Tishbi, Estate Pinot Noir 2008: Garnet and a bit muddy, with on the nose crushed red currants, cherries and slightly toasted oak. Light to medium-bodied with on the palate again crushed red currants, sour cherries and plums as well as roasted coffee beans and soft lingering tannins on the moderately long finish. Nice Pinot and not as refined as I'd like it but enjoyable.

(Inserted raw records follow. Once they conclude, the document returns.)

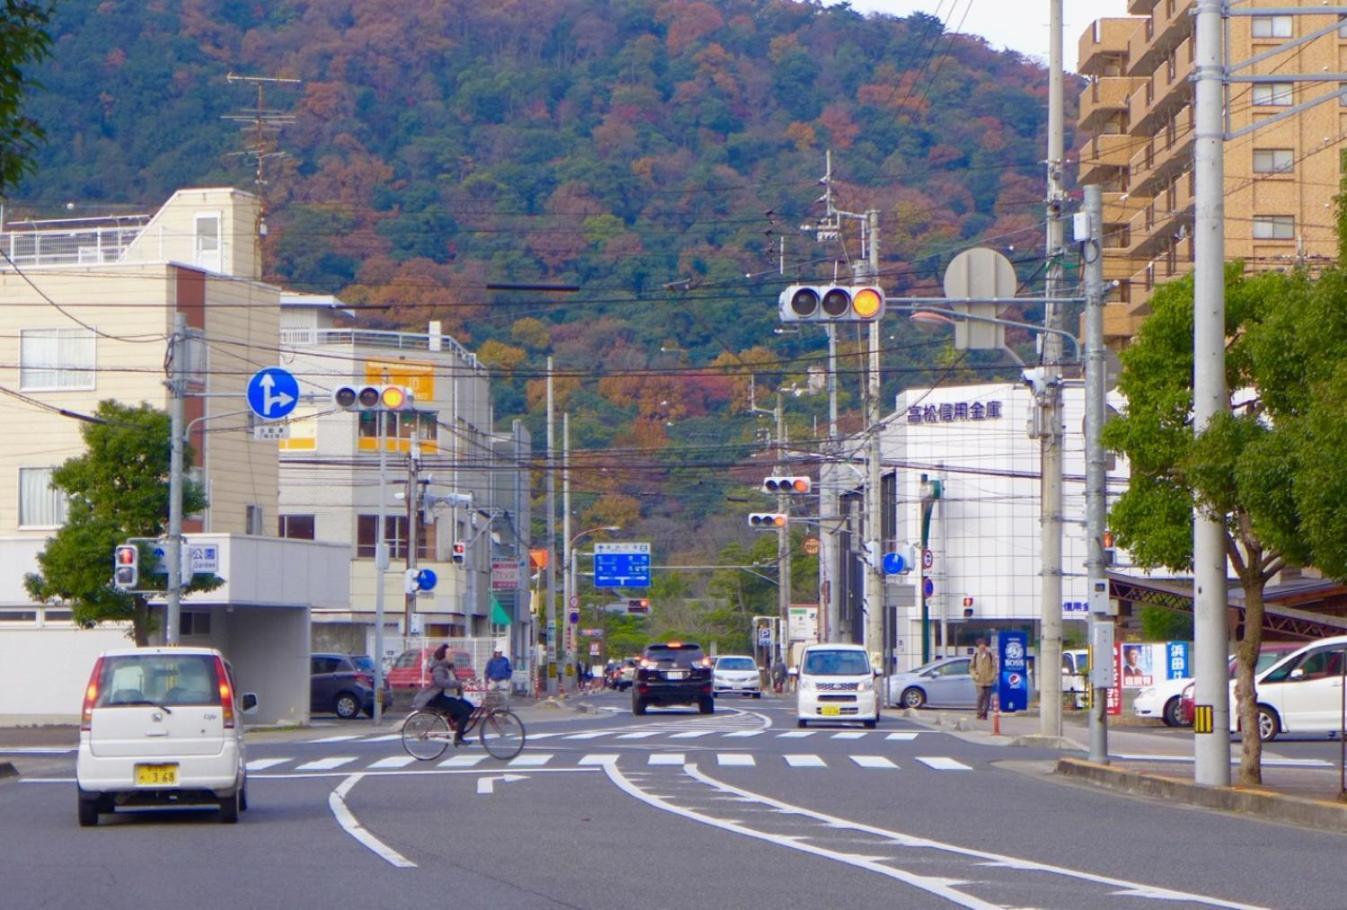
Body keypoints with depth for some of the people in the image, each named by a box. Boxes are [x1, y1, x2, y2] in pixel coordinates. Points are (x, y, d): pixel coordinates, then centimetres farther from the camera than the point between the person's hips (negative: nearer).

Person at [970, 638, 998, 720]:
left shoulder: (990, 655, 3)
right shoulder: (975, 655, 4)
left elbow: (994, 667, 6)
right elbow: (971, 667, 9)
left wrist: (992, 677, -5)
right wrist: (975, 675, -5)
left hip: (988, 680, 1)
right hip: (979, 681, -1)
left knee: (987, 698, 2)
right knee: (980, 696, -13)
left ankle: (984, 714, 10)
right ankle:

Tishbi, Estate Syrah 2009: Dark cherry-garnet with purple reflections, on the nose plums, raspberries, blackberries and a hint of leather. Full-bodied and fruit-forward this is more like a cross between a Rhone-style Syrah and an Australian blockbuster Shiraz with gentle, soft juicy fruit and tannins featuring on the palate raspberries, blackberries and ripe plums, mocha and roasted meat with soft tannins on the long and mouth-filling finish. Very enjoyable.
Tishbi, Port-style dessert wine Barbera-Zinfandel, 2006: A blend of 50% Barbera and 50% Zinfandel, aged in barrels under the sun for 18 months and fortified with brandy. Dark garnet with some brown-ish edges, the nose features prunes, dates and raspberry jam. Full-bodied with on the palate blackberry and raspberry jam, dates, prunes, raisins, caramelized walnuts, cinnamon and spicy oak with nice tannins and a bit of heat on the very long finish. The heat eventually blows off after some good swirling and a few minutes in the glass, tasty.
I didn't take any note on the Brandy but it was quite lighter than the Carmel and more resembling a VSOP Dupuy. But nice and well-made that's for sure.